対象の文章 -
<<<<

再入院日記1
部屋に運び込まれて点滴を受けたら、胃の痛みはなくなった。が、吐き気は一向に収まる気配はなく、何度となく点滴車を押して、トイレとベッドを往復した。
それで一睡もできなかったのであるが、朝6時の「おはようございます。患者さんは体温計を中に入れてお待ち下さい」の放送に、「めん鳥じゃねぇぞ」と独り言を言ったのだから、多少は良くなっていたのかもしれない。
昨晩の当直の看護婦は、怖い感じのおばさんと、なかなか感じのいい若い看護婦だった。そうだろう、そうだろう、わしの部屋に検温に来たのはおばさんの方であった。わしの引きからして、2分の1の確率に勝てるわけがないわなぁ。
それから2時間ほどしたが、吐き気が収まる気配が一向にしない。そこに、昨日胃カメラの検査をしてくれ、前の入院の時に散々お世話になった医者(若いふとっちょの先生)が登場した。
地獄に仏とはこのこと。吐き気のことを訴えたら、「座薬がいいでしょう」とのことで、座薬をケツに入れることになった。
が、ここでも登場したのはおばさん看護婦。まあ、あられのない恰好をさせられたのだから、妙齢の看護婦でなくて良かったのかもしれない。

>>>>

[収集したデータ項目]
<<<<

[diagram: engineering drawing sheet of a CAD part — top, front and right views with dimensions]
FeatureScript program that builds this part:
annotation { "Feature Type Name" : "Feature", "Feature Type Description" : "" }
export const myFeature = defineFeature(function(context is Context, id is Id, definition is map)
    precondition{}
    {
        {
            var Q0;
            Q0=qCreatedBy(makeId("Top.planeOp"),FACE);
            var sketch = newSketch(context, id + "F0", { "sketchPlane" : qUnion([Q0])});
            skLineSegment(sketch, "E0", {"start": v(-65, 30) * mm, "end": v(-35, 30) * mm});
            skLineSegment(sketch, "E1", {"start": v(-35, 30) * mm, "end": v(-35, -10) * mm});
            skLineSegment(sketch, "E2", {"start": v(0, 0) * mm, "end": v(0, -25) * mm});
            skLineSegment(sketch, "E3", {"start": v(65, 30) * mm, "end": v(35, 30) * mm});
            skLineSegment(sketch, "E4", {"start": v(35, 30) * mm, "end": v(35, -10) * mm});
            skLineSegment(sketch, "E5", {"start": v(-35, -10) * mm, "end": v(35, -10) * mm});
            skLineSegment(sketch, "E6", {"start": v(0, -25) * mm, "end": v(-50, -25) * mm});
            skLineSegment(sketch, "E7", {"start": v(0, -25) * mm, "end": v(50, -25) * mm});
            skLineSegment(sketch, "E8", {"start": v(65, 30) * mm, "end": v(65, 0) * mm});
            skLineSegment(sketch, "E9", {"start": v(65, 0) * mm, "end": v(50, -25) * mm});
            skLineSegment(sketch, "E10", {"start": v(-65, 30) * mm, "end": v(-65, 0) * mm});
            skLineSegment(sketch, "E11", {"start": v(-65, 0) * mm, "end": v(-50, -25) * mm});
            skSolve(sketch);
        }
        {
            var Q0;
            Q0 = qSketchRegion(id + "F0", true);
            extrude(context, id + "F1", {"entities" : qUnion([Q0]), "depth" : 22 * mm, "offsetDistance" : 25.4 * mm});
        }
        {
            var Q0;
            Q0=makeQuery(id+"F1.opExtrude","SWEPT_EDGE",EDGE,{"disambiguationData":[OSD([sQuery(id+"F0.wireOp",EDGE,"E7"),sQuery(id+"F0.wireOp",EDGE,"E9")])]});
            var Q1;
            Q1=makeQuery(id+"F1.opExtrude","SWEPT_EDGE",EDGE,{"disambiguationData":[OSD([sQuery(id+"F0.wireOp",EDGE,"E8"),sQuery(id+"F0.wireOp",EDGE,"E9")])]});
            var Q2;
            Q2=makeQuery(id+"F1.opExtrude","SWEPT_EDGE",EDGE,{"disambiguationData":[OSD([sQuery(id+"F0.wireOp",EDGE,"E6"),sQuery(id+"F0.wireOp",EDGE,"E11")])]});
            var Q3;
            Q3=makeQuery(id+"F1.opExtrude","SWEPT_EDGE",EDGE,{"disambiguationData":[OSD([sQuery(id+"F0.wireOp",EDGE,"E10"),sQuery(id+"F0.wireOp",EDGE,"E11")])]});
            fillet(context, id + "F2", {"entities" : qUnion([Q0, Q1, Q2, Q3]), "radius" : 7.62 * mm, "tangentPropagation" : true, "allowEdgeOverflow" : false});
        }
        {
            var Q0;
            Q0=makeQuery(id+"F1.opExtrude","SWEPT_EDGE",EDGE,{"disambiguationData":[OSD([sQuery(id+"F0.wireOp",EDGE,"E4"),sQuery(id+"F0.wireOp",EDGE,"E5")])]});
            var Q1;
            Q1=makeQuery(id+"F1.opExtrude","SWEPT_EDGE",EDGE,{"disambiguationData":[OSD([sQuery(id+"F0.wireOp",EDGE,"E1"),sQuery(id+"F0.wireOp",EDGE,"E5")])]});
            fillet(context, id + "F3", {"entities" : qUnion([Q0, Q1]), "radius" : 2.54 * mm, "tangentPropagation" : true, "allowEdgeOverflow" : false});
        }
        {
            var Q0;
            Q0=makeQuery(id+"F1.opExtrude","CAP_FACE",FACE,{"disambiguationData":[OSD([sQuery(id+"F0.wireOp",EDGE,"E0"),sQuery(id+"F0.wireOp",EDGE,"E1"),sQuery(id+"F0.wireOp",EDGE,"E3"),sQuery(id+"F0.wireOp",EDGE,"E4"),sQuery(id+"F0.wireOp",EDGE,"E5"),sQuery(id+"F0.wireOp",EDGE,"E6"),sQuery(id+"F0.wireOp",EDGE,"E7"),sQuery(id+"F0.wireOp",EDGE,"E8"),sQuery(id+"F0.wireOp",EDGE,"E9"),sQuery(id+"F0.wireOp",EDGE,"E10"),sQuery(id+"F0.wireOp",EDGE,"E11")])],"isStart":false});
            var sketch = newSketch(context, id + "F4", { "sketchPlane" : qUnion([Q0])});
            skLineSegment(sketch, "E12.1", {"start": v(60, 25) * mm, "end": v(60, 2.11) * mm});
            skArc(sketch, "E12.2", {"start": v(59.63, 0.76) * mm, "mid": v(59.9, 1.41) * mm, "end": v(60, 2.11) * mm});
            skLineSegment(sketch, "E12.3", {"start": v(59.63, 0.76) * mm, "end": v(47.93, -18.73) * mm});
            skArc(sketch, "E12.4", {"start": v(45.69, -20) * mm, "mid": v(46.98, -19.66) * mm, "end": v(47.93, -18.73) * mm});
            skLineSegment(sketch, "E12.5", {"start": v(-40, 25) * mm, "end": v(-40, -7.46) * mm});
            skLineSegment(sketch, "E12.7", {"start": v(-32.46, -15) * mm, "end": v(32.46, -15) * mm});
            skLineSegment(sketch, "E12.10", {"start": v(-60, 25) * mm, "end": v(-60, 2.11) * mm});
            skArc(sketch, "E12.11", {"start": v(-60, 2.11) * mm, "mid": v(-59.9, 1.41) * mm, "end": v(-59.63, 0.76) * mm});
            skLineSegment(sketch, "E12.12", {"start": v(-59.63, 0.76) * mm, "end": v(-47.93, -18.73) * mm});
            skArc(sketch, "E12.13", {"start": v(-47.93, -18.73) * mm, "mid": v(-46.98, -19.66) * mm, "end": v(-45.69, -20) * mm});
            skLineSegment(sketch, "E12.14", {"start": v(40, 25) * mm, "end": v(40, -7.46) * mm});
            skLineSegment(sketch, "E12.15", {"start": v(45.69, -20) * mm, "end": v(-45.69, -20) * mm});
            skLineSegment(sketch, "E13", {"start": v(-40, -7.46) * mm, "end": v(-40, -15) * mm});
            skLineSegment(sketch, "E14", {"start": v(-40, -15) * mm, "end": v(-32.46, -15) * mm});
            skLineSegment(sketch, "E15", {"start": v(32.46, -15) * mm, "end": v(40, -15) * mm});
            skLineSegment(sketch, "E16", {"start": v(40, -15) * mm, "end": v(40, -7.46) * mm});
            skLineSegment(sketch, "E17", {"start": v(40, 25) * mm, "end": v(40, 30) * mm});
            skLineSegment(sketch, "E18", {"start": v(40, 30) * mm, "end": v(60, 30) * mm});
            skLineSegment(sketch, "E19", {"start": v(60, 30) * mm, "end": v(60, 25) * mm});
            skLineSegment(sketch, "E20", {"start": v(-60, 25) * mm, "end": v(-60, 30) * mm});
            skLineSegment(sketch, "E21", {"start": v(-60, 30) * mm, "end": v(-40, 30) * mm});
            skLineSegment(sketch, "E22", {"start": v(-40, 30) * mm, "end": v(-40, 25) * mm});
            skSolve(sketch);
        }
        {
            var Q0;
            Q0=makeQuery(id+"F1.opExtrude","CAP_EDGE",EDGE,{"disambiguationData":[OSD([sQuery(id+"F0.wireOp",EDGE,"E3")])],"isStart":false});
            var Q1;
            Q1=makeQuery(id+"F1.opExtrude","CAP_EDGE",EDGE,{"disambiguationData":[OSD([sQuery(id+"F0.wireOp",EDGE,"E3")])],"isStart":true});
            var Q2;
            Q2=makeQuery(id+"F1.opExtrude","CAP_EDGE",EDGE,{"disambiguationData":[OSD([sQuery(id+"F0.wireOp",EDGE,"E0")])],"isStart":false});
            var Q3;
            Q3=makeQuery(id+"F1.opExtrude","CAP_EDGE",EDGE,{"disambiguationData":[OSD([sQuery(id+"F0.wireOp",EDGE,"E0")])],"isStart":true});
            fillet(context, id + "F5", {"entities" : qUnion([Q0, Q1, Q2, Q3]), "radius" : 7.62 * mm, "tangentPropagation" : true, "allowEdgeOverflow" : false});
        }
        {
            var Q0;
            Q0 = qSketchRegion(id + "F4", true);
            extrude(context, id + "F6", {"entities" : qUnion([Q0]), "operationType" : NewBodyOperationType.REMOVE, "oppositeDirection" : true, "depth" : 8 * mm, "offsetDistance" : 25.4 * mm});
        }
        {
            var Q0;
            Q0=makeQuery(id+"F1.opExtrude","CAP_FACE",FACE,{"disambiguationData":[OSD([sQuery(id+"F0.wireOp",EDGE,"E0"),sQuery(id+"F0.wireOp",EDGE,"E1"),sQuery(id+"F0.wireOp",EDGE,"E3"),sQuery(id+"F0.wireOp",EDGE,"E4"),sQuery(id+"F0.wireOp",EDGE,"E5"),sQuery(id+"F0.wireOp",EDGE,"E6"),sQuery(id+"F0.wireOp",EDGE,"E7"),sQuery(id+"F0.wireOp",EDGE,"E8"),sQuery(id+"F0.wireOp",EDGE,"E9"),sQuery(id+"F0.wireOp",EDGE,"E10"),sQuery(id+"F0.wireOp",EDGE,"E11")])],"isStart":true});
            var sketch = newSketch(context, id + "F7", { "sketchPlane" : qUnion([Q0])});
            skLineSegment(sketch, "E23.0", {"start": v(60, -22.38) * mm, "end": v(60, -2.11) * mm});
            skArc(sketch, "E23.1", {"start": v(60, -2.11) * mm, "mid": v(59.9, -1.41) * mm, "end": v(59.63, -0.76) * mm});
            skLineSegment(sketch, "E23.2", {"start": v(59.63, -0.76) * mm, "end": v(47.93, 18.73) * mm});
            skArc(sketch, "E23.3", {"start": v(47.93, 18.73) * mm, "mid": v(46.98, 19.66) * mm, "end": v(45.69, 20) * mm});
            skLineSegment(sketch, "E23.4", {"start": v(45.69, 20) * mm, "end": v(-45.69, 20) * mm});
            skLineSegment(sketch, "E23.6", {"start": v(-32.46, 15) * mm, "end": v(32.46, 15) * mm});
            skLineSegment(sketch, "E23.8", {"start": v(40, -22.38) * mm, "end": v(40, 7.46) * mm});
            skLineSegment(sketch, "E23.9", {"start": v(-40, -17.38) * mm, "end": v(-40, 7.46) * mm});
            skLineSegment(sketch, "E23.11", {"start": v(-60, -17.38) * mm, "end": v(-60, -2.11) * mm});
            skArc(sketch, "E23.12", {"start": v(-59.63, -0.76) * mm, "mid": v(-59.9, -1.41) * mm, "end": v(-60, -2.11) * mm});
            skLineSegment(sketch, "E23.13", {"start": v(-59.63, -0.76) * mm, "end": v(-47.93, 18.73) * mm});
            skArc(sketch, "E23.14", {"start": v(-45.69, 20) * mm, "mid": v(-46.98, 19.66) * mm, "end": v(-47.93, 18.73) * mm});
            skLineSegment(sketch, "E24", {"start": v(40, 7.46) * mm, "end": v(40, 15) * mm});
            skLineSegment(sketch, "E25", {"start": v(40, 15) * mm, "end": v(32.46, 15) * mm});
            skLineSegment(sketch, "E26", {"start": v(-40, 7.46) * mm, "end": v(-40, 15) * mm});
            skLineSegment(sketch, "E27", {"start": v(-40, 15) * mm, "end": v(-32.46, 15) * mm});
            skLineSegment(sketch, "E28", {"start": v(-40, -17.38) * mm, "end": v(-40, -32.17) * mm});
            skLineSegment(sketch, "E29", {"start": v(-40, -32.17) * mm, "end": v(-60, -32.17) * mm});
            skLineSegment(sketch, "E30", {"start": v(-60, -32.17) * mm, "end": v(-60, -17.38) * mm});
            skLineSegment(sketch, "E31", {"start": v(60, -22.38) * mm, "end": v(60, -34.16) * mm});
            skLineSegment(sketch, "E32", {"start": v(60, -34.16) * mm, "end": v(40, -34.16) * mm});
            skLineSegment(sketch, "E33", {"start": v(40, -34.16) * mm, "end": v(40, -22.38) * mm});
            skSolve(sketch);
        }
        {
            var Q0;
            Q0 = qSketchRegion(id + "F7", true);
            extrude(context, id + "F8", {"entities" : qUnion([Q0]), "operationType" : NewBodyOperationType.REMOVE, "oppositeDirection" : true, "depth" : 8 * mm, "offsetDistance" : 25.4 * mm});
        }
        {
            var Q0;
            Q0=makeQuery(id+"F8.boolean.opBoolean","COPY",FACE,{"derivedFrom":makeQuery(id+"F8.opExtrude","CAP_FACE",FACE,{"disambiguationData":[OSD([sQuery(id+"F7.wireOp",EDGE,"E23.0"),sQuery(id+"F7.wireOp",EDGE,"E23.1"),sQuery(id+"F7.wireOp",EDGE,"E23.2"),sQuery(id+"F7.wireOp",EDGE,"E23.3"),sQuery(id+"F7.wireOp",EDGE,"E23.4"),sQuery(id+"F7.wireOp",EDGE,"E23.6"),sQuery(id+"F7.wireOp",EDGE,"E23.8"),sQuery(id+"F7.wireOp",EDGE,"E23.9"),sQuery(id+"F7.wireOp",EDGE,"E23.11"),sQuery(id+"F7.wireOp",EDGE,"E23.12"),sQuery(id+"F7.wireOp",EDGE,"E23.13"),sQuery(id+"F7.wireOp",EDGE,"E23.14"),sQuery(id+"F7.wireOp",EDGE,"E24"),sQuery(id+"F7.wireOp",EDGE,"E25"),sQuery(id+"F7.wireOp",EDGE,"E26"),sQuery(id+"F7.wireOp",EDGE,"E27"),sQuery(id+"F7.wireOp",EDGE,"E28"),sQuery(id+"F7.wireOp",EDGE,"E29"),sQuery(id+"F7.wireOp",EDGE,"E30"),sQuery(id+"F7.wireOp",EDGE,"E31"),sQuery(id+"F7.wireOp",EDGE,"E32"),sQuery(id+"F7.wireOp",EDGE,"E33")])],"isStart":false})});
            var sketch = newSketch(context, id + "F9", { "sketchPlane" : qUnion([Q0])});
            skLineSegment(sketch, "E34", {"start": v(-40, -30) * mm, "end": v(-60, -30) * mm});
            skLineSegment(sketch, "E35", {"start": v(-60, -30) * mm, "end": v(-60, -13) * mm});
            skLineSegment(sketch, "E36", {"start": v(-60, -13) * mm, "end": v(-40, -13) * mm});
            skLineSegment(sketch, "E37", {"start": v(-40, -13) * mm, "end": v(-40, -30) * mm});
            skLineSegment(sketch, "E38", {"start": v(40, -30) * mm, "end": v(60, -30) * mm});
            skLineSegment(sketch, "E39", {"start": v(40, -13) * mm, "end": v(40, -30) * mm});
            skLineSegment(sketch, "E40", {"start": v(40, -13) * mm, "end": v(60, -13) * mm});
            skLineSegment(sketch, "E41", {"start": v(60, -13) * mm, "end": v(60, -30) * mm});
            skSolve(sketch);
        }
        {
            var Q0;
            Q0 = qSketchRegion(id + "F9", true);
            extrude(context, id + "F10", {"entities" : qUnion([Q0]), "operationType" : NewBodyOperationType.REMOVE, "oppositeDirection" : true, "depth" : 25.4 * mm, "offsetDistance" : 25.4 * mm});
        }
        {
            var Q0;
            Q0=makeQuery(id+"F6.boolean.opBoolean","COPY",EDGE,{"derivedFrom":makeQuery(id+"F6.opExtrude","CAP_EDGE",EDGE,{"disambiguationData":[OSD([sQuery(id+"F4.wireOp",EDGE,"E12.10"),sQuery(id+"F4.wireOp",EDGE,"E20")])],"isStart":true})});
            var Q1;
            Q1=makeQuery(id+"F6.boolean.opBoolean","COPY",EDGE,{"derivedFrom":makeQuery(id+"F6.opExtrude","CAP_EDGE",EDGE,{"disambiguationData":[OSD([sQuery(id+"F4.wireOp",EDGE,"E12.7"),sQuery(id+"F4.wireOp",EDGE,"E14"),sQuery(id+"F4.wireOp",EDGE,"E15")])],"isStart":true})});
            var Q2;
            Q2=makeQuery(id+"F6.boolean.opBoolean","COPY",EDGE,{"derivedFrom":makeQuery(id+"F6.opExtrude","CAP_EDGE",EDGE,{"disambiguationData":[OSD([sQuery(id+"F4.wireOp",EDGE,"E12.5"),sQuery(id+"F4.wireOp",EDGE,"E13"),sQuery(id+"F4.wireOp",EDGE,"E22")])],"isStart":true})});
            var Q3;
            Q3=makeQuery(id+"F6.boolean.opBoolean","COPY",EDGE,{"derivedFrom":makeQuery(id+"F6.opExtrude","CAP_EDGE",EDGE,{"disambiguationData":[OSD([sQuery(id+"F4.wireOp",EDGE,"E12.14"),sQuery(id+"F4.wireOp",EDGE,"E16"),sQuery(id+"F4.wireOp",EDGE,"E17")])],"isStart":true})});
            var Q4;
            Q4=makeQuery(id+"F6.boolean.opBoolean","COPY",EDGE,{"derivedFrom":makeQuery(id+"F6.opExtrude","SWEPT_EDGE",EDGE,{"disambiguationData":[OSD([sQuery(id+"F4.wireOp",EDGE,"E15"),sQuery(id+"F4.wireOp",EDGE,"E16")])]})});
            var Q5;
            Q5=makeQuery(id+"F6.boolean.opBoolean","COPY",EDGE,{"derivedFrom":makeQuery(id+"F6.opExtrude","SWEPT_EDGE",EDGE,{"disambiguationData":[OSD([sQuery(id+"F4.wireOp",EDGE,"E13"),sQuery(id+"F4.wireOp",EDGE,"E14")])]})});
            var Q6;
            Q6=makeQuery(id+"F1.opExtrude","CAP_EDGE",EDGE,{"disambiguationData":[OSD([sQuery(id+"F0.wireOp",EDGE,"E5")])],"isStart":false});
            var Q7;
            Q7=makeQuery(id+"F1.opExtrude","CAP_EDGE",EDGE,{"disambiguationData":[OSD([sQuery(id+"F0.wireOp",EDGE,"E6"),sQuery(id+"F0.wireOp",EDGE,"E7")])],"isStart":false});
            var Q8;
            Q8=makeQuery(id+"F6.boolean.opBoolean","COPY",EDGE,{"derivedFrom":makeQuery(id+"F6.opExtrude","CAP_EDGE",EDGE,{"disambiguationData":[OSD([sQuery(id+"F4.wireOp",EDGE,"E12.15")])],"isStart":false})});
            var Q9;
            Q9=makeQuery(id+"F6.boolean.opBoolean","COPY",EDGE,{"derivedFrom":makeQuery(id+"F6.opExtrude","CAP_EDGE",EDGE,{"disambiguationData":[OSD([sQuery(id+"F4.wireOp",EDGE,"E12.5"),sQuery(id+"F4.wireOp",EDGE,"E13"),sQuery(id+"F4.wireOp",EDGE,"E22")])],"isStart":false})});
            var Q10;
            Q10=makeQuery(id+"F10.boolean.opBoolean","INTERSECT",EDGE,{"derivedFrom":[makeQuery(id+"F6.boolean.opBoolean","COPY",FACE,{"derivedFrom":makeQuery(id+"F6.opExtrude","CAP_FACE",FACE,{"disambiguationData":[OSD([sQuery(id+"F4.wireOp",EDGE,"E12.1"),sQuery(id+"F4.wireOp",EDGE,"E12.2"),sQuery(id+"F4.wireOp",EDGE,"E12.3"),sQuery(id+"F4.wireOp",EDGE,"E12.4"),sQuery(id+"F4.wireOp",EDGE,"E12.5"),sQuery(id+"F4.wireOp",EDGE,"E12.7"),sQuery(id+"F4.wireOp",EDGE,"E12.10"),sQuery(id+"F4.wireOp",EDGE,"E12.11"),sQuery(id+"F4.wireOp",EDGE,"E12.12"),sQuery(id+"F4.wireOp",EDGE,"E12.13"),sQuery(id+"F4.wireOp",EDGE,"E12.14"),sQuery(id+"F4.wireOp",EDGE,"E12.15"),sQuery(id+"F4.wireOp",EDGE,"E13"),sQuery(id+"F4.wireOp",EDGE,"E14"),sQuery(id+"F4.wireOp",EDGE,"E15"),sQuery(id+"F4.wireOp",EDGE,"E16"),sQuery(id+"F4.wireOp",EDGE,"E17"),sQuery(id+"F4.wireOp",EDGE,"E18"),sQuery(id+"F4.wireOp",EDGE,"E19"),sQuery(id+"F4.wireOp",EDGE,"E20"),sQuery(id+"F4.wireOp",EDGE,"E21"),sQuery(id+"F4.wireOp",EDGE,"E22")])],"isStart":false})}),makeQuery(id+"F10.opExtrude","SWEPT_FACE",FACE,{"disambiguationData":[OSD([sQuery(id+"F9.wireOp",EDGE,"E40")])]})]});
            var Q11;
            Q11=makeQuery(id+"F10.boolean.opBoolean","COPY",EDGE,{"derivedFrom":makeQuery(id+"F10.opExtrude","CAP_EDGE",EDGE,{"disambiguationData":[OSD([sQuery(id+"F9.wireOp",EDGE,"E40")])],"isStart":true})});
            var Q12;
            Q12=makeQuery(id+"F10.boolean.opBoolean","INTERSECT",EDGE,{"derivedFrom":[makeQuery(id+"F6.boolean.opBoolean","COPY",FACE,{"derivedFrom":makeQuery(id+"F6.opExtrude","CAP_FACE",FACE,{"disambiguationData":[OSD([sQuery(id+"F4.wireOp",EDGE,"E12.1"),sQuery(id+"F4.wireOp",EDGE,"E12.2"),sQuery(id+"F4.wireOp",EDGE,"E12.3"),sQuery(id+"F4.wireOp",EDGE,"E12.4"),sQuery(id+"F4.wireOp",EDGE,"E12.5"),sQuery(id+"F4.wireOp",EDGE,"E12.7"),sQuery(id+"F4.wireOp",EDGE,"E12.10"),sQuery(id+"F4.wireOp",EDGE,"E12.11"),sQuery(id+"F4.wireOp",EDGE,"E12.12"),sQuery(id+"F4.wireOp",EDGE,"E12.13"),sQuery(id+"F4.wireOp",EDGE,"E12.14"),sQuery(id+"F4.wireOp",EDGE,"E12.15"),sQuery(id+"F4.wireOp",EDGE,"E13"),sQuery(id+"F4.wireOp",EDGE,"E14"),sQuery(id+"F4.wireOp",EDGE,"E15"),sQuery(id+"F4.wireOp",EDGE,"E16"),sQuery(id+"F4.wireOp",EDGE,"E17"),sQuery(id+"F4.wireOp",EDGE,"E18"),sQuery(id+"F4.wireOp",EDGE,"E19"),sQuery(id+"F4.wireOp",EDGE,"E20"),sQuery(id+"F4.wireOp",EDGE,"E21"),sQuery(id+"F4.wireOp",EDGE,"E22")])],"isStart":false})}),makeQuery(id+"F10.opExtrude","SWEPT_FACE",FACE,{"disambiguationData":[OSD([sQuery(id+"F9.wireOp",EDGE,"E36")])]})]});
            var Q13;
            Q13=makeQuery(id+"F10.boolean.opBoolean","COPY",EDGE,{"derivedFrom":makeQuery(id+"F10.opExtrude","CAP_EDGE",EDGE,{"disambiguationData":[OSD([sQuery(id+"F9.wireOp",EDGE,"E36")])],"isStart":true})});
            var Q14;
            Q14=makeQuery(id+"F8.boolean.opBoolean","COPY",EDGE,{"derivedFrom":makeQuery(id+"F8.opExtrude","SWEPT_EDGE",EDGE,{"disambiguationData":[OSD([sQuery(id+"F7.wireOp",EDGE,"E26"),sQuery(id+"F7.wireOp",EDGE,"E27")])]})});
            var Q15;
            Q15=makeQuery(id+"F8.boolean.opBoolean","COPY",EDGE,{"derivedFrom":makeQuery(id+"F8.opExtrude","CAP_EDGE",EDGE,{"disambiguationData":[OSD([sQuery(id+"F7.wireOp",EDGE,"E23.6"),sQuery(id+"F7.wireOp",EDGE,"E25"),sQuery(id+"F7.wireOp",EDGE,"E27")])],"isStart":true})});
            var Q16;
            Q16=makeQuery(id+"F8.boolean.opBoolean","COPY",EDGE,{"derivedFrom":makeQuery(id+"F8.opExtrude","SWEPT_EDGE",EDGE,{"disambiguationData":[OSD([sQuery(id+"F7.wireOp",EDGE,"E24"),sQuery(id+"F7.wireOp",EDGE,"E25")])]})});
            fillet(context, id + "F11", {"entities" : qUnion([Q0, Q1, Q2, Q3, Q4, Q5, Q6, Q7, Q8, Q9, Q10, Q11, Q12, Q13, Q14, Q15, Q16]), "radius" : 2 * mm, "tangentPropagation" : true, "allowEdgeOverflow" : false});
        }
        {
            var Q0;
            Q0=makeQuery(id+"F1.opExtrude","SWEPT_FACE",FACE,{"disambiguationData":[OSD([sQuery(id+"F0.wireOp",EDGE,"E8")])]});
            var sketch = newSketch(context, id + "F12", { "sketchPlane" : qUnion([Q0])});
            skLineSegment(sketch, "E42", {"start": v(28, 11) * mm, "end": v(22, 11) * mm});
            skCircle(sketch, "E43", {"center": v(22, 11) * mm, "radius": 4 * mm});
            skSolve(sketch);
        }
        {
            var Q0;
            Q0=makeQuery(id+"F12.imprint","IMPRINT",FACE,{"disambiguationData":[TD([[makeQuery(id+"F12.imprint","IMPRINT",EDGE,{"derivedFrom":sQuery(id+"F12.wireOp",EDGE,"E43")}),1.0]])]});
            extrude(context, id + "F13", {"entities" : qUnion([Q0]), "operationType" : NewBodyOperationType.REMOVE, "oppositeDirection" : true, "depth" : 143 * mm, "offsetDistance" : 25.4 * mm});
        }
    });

>>>>

課題について - 再入院の日記を、最後の文のあとから書き継ぐこと。

課題の出力 -
座薬を入れられたことで大腸が刺激されたのだろう、ほどなくクソをしてしまった。
クソといっしょに座薬の成分も出してしまったのか、座薬を入れて1時間経っても吐き気は継続したまま。
しゃあないんでナースコールをしたのだが、「頼む、若い方の看護婦が出てくれ」の願いも虚しく、出たのはおばさん看護婦。事情を話して、もう一度座薬をケツにブチ込んでもらったけど、「しばらくトイレは我慢して下さい」と、不機嫌攻撃を食らってしまった。
今度も猛烈なクソ位に襲われたが、「これまで修羅場をくぐって来たのは、今日のような場面のためじゃないのか」と自分を鼓舞して、なんとかしのいだのであった。ともあれ、クソとの闘いに勝利した結果、なんとか吐き気が去った。
それでようやく生きた心地になり、午後から昼寝をしたのだが、2時頃だったか、新しい患者が部屋に運び込まれて来た。その若いのは、吐き気と下痢に悩まされているようだった。
状態が落ち着いてから看護婦がそいつに聞き取り調査を行ったのだが、聞くとはなしにそいつの情報が耳に入ってきた。
主に入院歴が聞こえたのだが、その彼は肺炎や骨折で何回も入院したことがあるらしい。その中で最も驚いたのは、「家が放火されて、火傷でしばらく入院したことがある」という話であった。
さらに、驚いたのがそいつの職業である。「阿波踊りを踊っています」って、意味がわからん。
そいつの話も看護婦の間で話題になったであろうが、わしも話しのネタにされているに違いあるまい。ばあさんと孫が同時期に同じ病院に入院するだけでも前代未聞だろう上に、1か月経つか経たないうちに病院に舞い戻ったのだから…。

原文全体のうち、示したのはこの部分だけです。